*What the task asks*: Print the data that follows word for word, leaving out any picture.

= = = = =

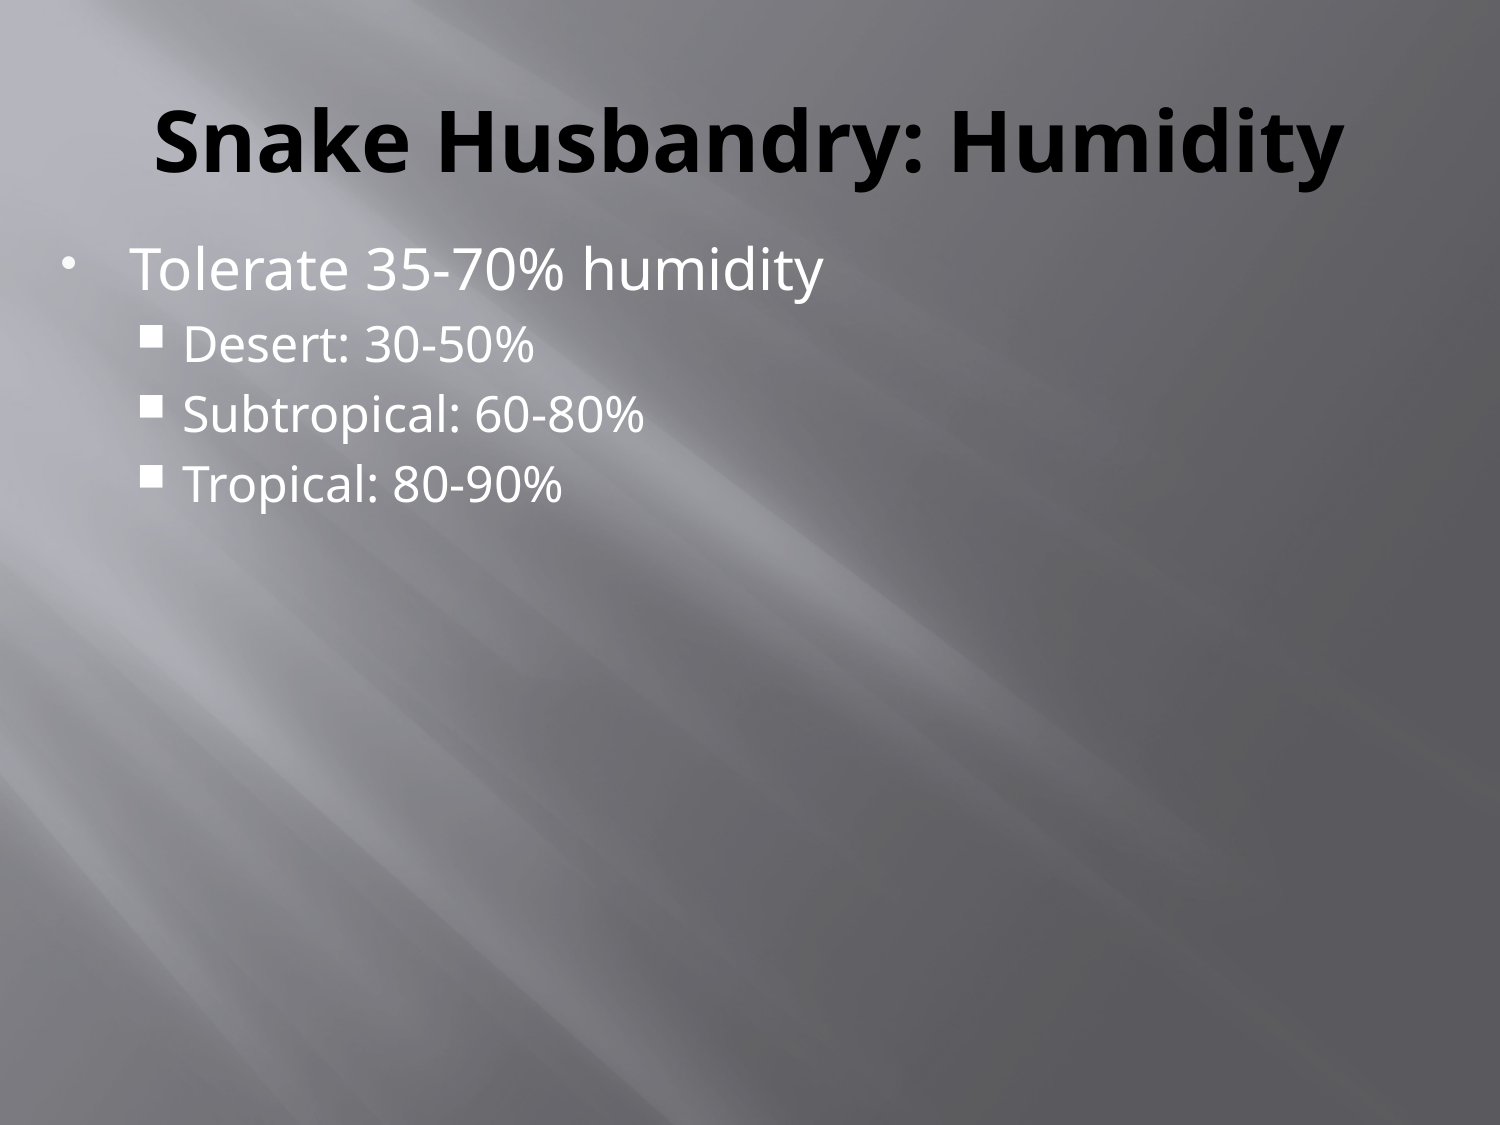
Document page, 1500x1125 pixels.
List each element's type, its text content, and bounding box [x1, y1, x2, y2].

list Tolerate 35-70% humidity Desert: 30-50% Subtropical: 60-80% Tropical: 80-90% [24, 224, 1413, 1125]
title Snake Husbandry: Humidity [75, 45, 1425, 233]
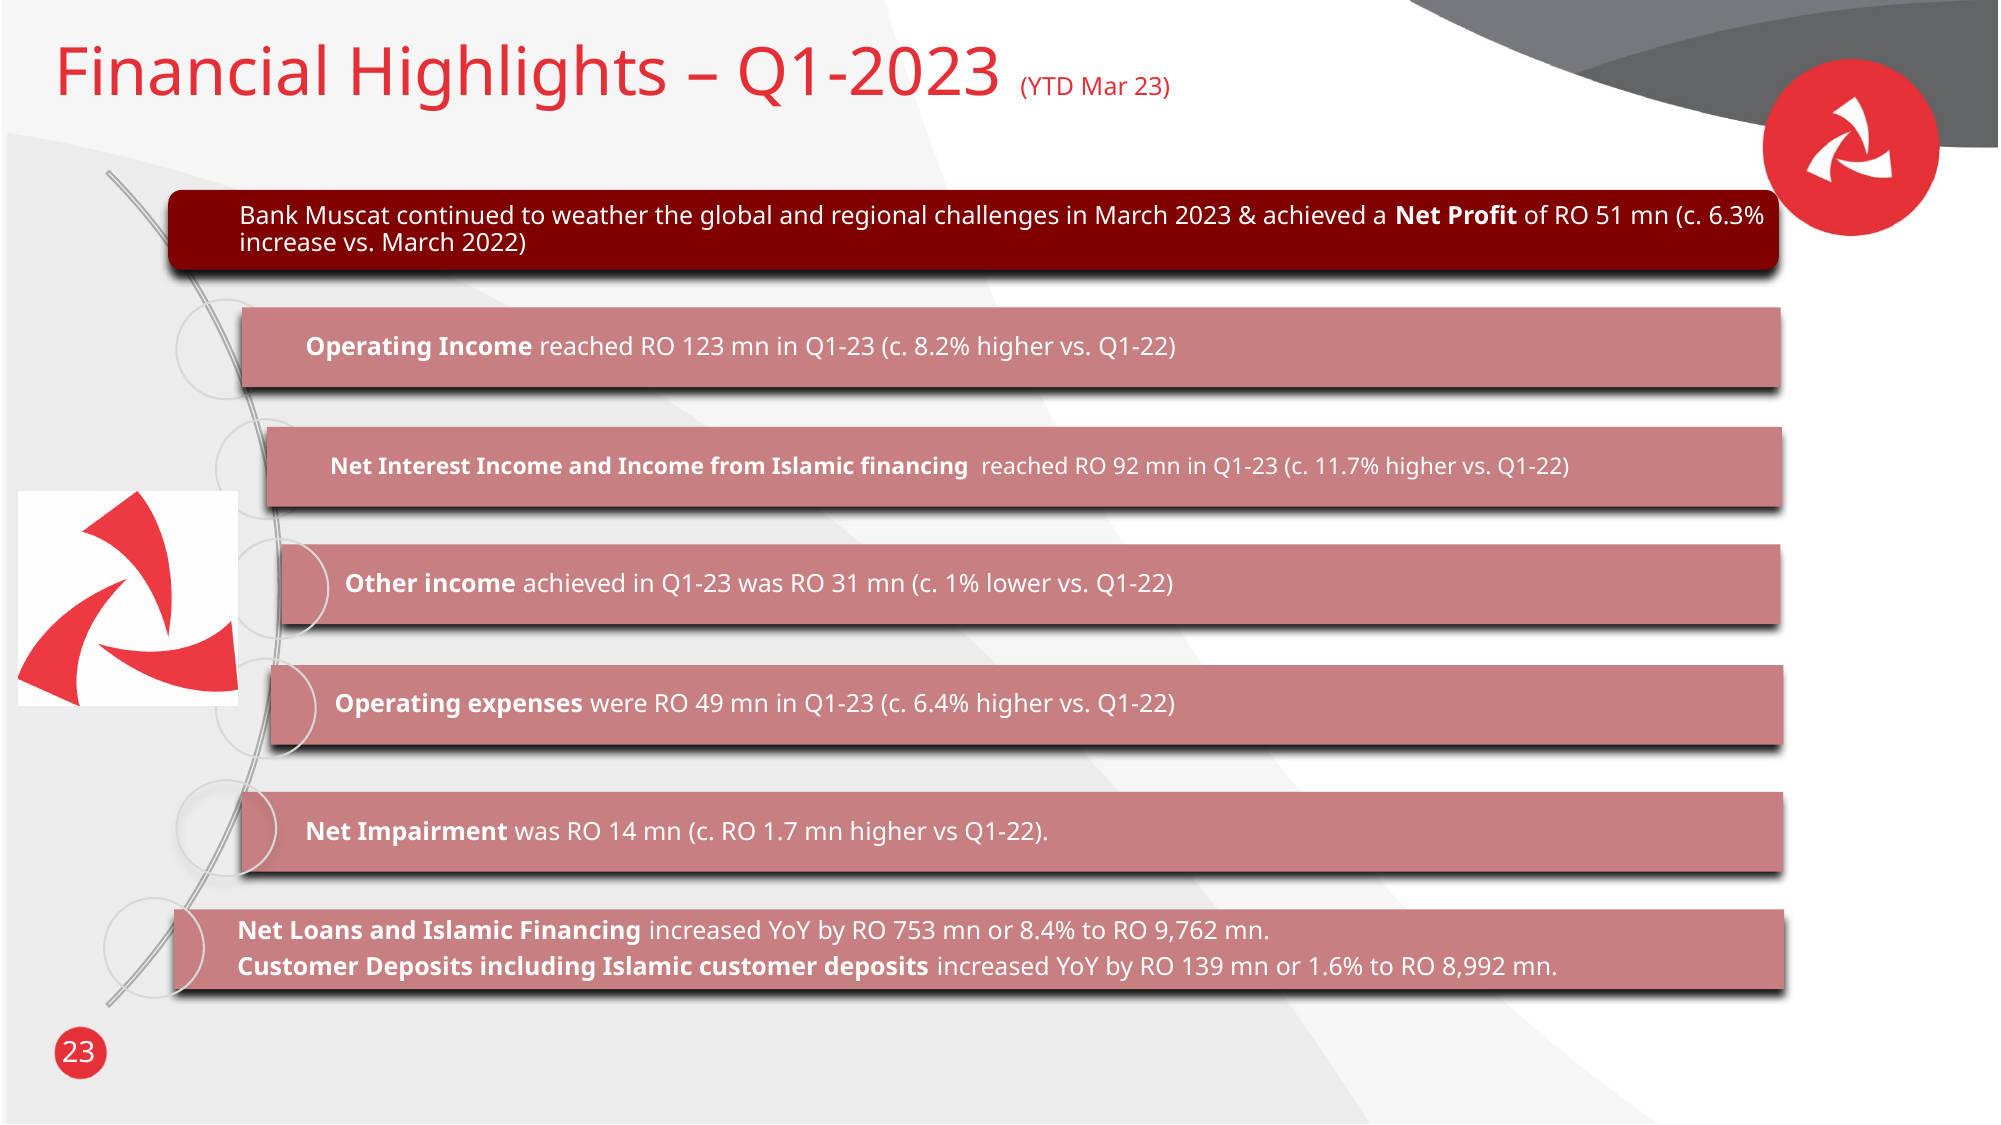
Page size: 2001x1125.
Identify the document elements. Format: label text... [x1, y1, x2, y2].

picture [106, 930, 110, 962]
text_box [110, 149, 1795, 1028]
text_box Financial Highlights – Q1-2023 (YTD Mar 23) [40, 20, 1500, 116]
picture [2, 0, 1998, 1124]
slide_number 23 [0, 962, 111, 1125]
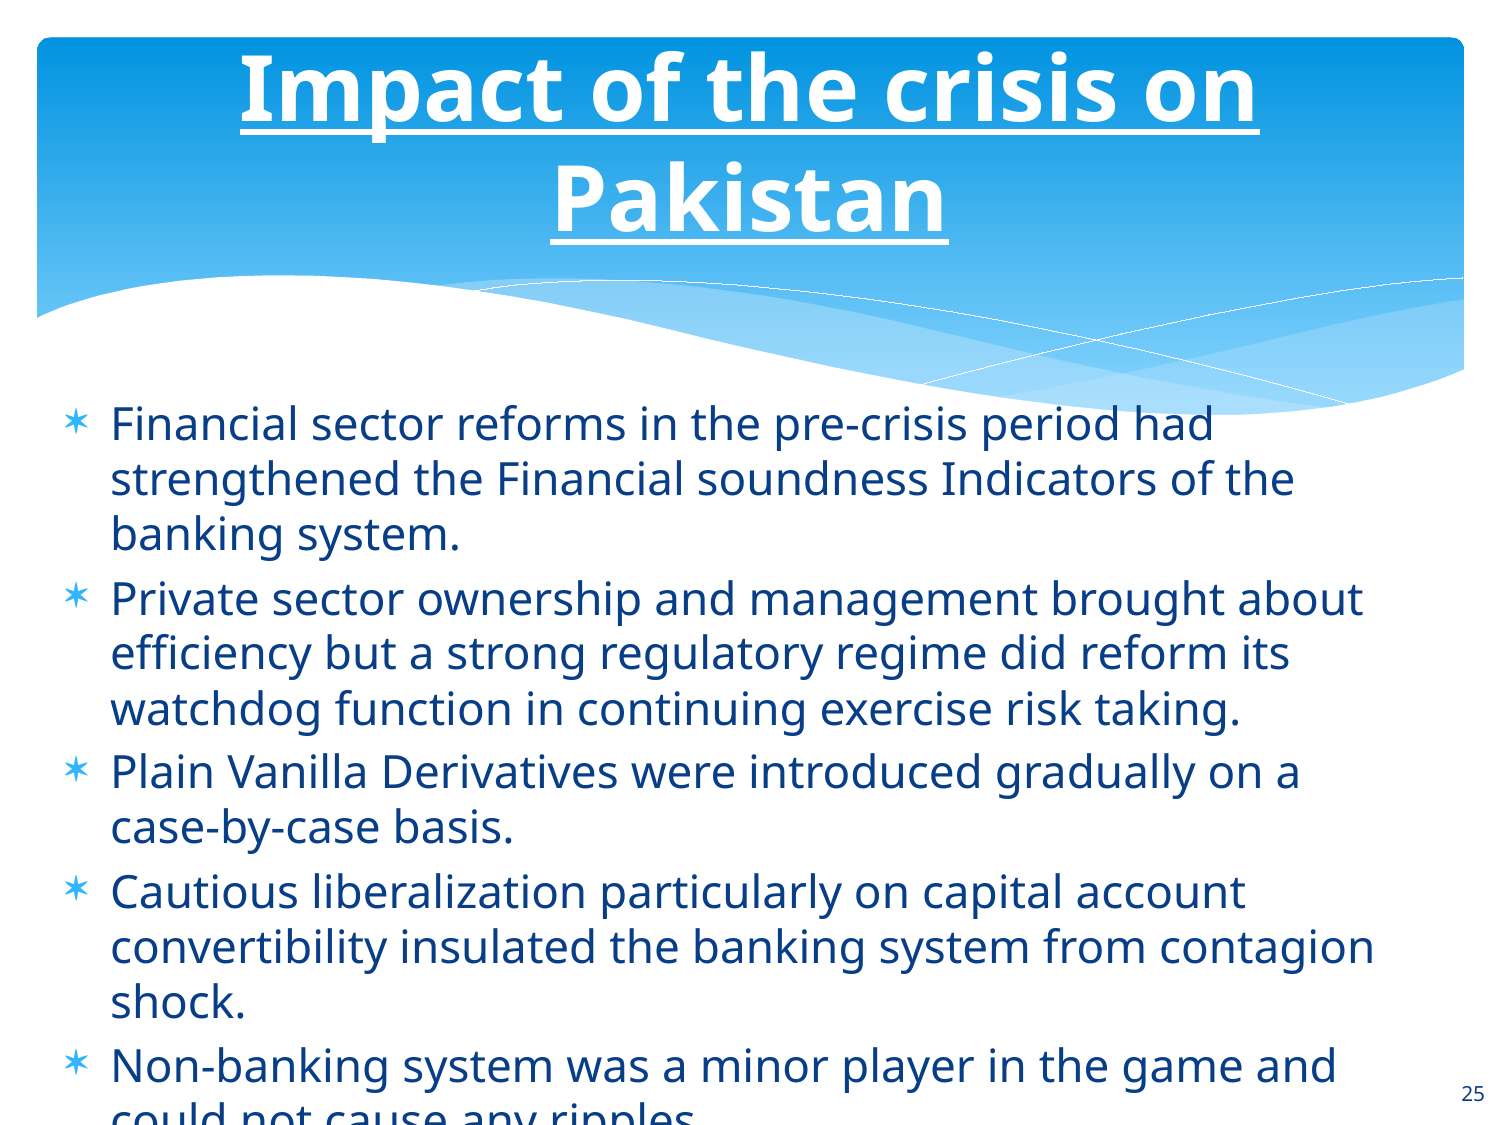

= = = = =

*Exercise result*:
Document page, 1500x1125 pixels.
List each element's type, its text content, and bounding box [x1, y1, x2, y2].

list Tolerate 35-70% humidity Desert: 30-50% Subtropical: 60-80% Tropical: 80-90% [24, 224, 1413, 1125]
title Snake Husbandry: Humidity [75, 45, 1425, 233]
Page size: 2001x1125.
Identify the document elements. Format: label text... [x1, y1, x2, y2].

picture [106, 930, 110, 962]
text_box [110, 149, 1795, 1028]
text_box Financial Highlights – Q1-2023 (YTD Mar 23) [40, 20, 1500, 116]
picture [2, 0, 1998, 1124]
slide_number 23 [0, 962, 111, 1125]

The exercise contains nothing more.